And they're aware that a lot of this has to do with racism too. They don't often talk about it because they've already picked up that it isn't talked about very much. But I've been in classrooms when I've heard them talk about it.

JOHN MERROW
How do the kids feel when they come to a bleak building and they see ceiling tiles falling and broken windows?
HARRIET MACLEAN
They don't think that they matter as much as the kids on the other side of the freeway. Last year, over one of the breaks, we got tagged so badly. Graffiti everywhere. And I was talking to a girl, and I said, "Britney, look at this, look how bad it looks." I said, "It looks like a ghetto here." And she said, "Well, it is a ghetto." So that's what the students think, that this is a ghetto school, because of the way it is so run down.
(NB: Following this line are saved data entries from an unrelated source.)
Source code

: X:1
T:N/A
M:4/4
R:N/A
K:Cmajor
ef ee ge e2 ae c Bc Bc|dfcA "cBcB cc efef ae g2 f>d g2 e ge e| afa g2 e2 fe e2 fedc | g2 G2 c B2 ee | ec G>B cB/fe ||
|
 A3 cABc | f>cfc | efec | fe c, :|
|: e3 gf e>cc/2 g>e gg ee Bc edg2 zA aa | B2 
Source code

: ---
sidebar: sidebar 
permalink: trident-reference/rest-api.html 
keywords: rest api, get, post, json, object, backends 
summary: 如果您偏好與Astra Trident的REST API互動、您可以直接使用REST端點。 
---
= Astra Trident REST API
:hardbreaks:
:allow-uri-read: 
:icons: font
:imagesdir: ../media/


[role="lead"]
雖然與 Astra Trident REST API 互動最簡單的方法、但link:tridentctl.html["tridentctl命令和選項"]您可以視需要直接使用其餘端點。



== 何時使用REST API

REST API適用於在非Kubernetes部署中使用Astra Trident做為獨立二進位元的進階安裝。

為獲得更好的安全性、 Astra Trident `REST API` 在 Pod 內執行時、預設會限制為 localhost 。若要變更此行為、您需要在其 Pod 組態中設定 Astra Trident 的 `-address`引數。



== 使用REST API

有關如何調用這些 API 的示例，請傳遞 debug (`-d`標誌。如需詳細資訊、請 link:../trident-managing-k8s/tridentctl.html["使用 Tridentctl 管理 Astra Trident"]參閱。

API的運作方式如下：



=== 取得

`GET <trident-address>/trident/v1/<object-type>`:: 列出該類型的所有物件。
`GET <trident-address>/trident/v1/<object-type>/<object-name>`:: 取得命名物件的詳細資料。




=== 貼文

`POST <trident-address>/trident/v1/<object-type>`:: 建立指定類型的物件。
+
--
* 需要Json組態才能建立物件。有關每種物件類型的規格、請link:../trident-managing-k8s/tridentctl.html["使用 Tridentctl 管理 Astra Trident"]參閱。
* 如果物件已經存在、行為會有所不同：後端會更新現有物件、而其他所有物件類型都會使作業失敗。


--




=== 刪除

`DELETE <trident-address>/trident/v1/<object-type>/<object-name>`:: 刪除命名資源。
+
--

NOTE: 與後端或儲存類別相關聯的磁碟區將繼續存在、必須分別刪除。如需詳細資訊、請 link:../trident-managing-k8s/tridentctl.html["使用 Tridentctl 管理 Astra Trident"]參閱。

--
And it's demoralizing to know that kids feel that way.

JOHN MERROW
What about the immigrants? What is the message we’re giving these new Americans when we say, "Go to Helms Middle School?"
HARRIET MACLEAN
The message is that there are definitely people who count and people who don't count. And I don't know if anyone here at Helms - I'm talking for my student body and their families - if they actually blame anyone. But they wonder, how can this go on? This is America, after all, everyone's supposed to be equal and have an equal chance. We say the pledge every morning, it says freedom and justice for all. And frequently when I say those words I wonder, how can I say that to these kids? Because I know it isn't justice for all. But they don’t see it like that. They see it as having to pay your dues.

JOHN MERROW
What is the solution?
HARRIET MACLEAN
We would hope there would be one, wouldn't you? But there are so many factors that you have to take into consideration. It's not just an education problem, it's not just a taxation problem or a political problem or a social problem, it's everything.